Dirk Van de moortel wrote in message

wrote in message

I'm not sure I know exactly how to use the Minkowski diagram. For
example, let's say you have a stationary observer and a moving
observer, and an event somewhere, for which the coordinates are x and
t in the stationary frame and x' and t' in the moving frame. How do
you get t', for example, from the Minkowski diagram?

Ram.

Yes!
See http://users.telenet.be/vdmoortel/di...es/Lorentz.htm

Measuse slope of x'-axis w.r.t. x-axis.
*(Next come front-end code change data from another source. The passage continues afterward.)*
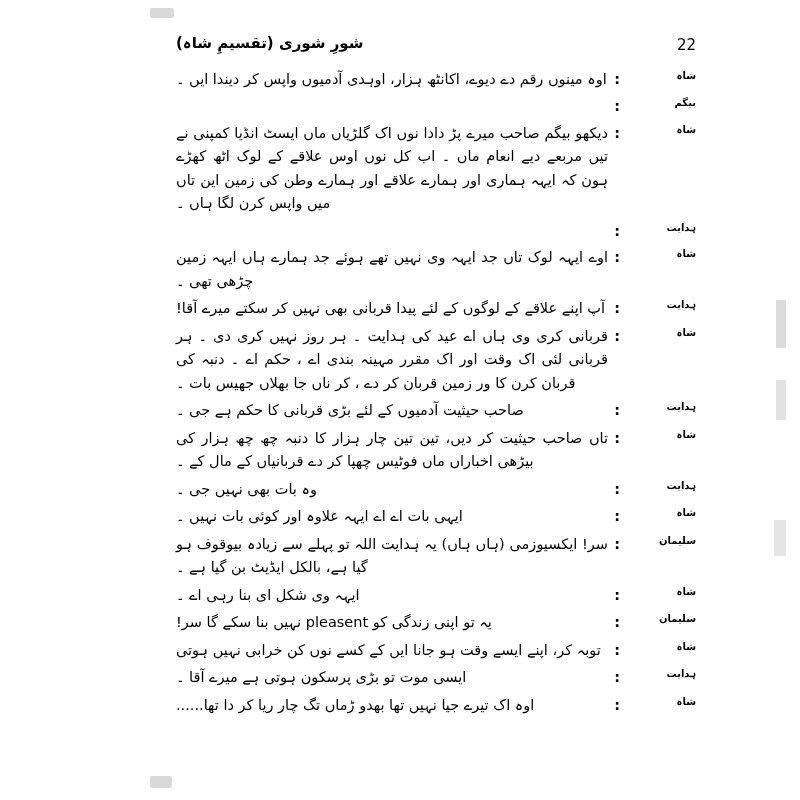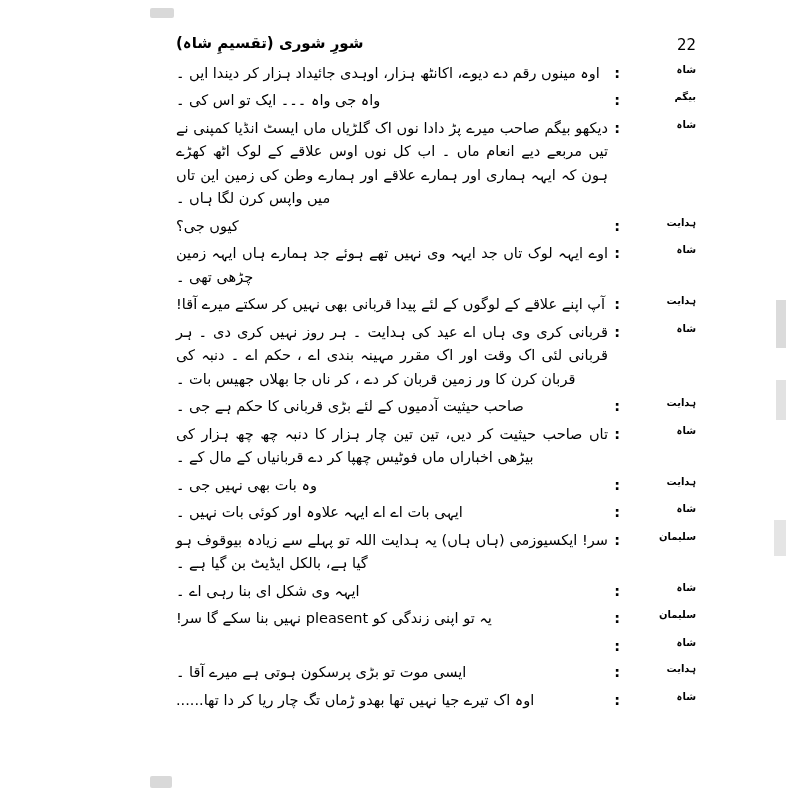--- a/index.html
+++ b/index.html
@@ -64,21 +64,21 @@
     width: 520px;
     height: 726px;
     direction: rtl;
   }
 
   .header-row {
     display: flex;
     flex-direction: row-reverse;
     justify-content: space-between;
     align-items: flex-start;
-    margin-bottom: 8px;
+    margin-bottom: 14px;
   }
   .book-title {
     font-size: 15px;
     font-weight: bold;
     line-height: 1.3;
     letter-spacing: 0;
   }
   .page-number {
     font-size: 15px;
     font-weight: normal;
@@ -133,36 +133,34 @@
   <div class="content">
     <div class="header-row">
       <div class="book-title">شورِ شوری (تقسیمِ شاہ)</div>
       <div class="page-number">22</div>
     </div>
 
     <div id="dialogue-list">
         <div class="dialogue">
           <div class="speaker">شاہ</div>
           <div class="colon">:</div>
-          <div class="line-text">اوہ مینوں رقم دے دیوے، اکانٹھ ہزار، اوہدی جائیداد ہزار کر دیندا ایں ۔</div>
+          <div class="line-text">اوہ مینوں رقم دے دیوے، اکانٹھ ہزار، اوہدی آدمیوں واپس کر دیندا ایں ۔</div>
         </div>
         <div class="dialogue">
           <div class="speaker">بیگم</div>
           <div class="colon">:</div>
-          <div class="line-text short">واہ جی واہ ۔۔۔ ایک تو اس کی ۔</div>
         </div>
         <div class="dialogue">
           <div class="speaker">شاہ</div>
           <div class="colon">:</div>
           <div class="line-text">دیکھو بیگم صاحب میرے پڑ دادا نوں اک گلڑیاں ماں ایسٹ انڈیا کمپنی نے تیں مربعے دیے انعام ماں ۔ اب کل نوں اوس علاقے کے لوک اٹھ کھڑے ہون کہ ایہہ ہماری اور ہمارے علاقے اور ہمارے وطن کی زمین این تاں میں واپس کرن لگا ہاں ۔</div>
         </div>
         <div class="dialogue">
           <div class="speaker">ہدایت</div>
           <div class="colon">:</div>
-          <div class="line-text short">کیوں جی؟</div>
         </div>
         <div class="dialogue">
           <div class="speaker">شاہ</div>
           <div class="colon">:</div>
           <div class="line-text">اوے ایہہ لوک تاں جد ایہہ وی نہیں تھے ہوئے جد ہمارے ہاں ایہہ زمین چڑھی تھی ۔</div>
         </div>
         <div class="dialogue">
           <div class="speaker">ہدایت</div>
           <div class="colon">:</div>
           <div class="line-text">آپ اپنے علاقے کے لوگوں کے لئے پیدا قربانی بھی نہیں کر سکتے میرے آقا!</div>
@@ -203,20 +201,21 @@
           <div class="line-text short">ایہہ وی شکل ای بنا رہی اے ۔</div>
         </div>
         <div class="dialogue">
           <div class="speaker">سلیمان</div>
           <div class="colon">:</div>
           <div class="line-text">یہ تو اپنی زندگی کو pleasent نہیں بنا سکے گا سر!</div>
         </div>
         <div class="dialogue">
           <div class="speaker">شاہ</div>
           <div class="colon">:</div>
+          <div class="line-text">توبہ کر، اپنے ایسے وقت ہو جانا ایں کے کسے نوں کن خرابی نہیں ہوتی</div>
         </div>
         <div class="dialogue">
           <div class="speaker">ہدایت</div>
           <div class="colon">:</div>
           <div class="line-text">ایسی موت تو بڑی پرسکون ہوتی ہے میرے آقا ۔</div>
         </div>
         <div class="dialogue">
           <div class="speaker">شاہ</div>
           <div class="colon">:</div>
           <div class="line-text">اوہ اک تیرے جیا نہیں تھا بھدو ڑماں تگ چار ریا کر دا تھا......</div>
That gives you v.
Measure Ox' and Ot' (for instance in cm), multiply with
the calculated value
sqrt(1-v^2)/sqrt(1+v^2)
and you have the transformed coordinates x' and t'.
Verofy with the transformed values of the measured x and t.

See http://users.telenet.be/vdmoortel/di...es/Lorentz.png
and a somewhat interactive version
http://users.telenet.be/vdmoortel/di...es/Lorentz.htm
You can drag the point H around a bit, and also the 'top points'
of the t-axis and the t'axis.

Enjoy.
Dirk

Found my notes.

Take the standard drawing of the Minkovski diagram with perp.
x-axis and t-axis, and do some kid's analytic geometry....

The t-axis is represented by t = 1/v x.
The x-axis is represented by t = v x.

Take a point H with coordinates (X,T).
Take line through H, parallel with t'-axis:
t - T = 1/v ( x - X )

Intersection of this line with the x'-axis gives:
x = (T-X/v) / (v-1/v)
t = T + 1/v ( (T-X/v)/(v-1/v) - X )
The distance between (0,0) and this intersection is given by
D = sqrt( x^2 + t^2 ) .
Simplify this to
D = sqrt( (1+v^2)/(1-v^2) ) 1/sqrt(1-v^2) ( X - v T )
= sqrt(1+v^2)/sqrt(1-v^2) X'
where
X' = 1/sqrt(1-v^2) ( X - v T ) Lorentz!

So, to find X', just multiply this distance D with the scale factor
sqrt(1-v^2)/sqrt(1+v^2)

Likewise for the T'.

Dirk Vdm